In Lecture 2, @jeremy explains how a decision tree is formed by selecting a variable and a split-point, at each step, which yields the lowest MSE (as per the naive model). Can someone please explain why exactly is this the splitting methodology? From another source, decision tree splitting is done using the ‘Information Gain’. How are these two (MSE and Information Gain) connected?


(Asutosh) #635

hello @vahuja4, think it this way

Information Gain = MSE at Root Node - Avg. MSE of the childs after splitting

So, IG will be more when Avg. MSE drops the most. Both are basically indicating the same thing only.


(Vishal ) #636

I see. But why is this termed to be ‘Information Gain’? Also, would you know why is this the chosen methodology for splitting?


(Asutosh) #637

@vahuja4

  1. I think it is termed like that by convention because the more close your predictions come to actual values, you seem to have gained more information. And MSE basically denotes the gap between the actual values and model prediction. So, the closer the gap becomes(i.e. the more the MSE drops), it can be thought of as more information is gained.

  2. As you know in DecisionTreeRegressor, the pred`iction at a node is given by taking the average of all the data points belonging to it. So, our ultimate goal is to make this average as close to the actual value.
    So, we basically do a brute-force search of all possible splitting and check which one will give average closest to the actual values, and use MSE as a metric to measure the closeness.

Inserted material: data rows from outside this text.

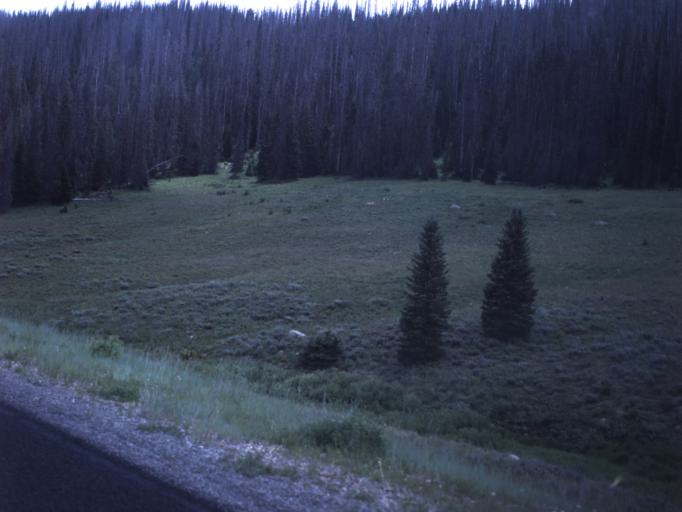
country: US
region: Utah
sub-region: Summit County
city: Francis
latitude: 40.4852
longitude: -111.0136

I hope these answer your questions.


(Vishal ) #638

@asutosh97, thank you! Makes sense.


(Aditya) #639

Hey guys, if you want even a deeper understanding of your tree based models/xgb/sklearn etc, check this cool repos out,

What are your thoughts on this Jeremy?

(It’s really nice to interpret the Black Boxes properly…)

Both look Promising


(Asutosh) #640

looks interesting, where can I find documentations of using this?


(Aditya) #641

Probably the notebooks are there…

The plots looks amazing…

https://nbviewer.jupyter.org/github/slundberg/shap/tree/master/notebooks/


(Kofi Asiedu Brempong) #642

I’m trying out techniques learnt in lessons 1 and 2 on the house prices kaggle competition


the training set has 1460 rows, should i still split it into 2 to get a separate validation set or should I just rely on oob_score?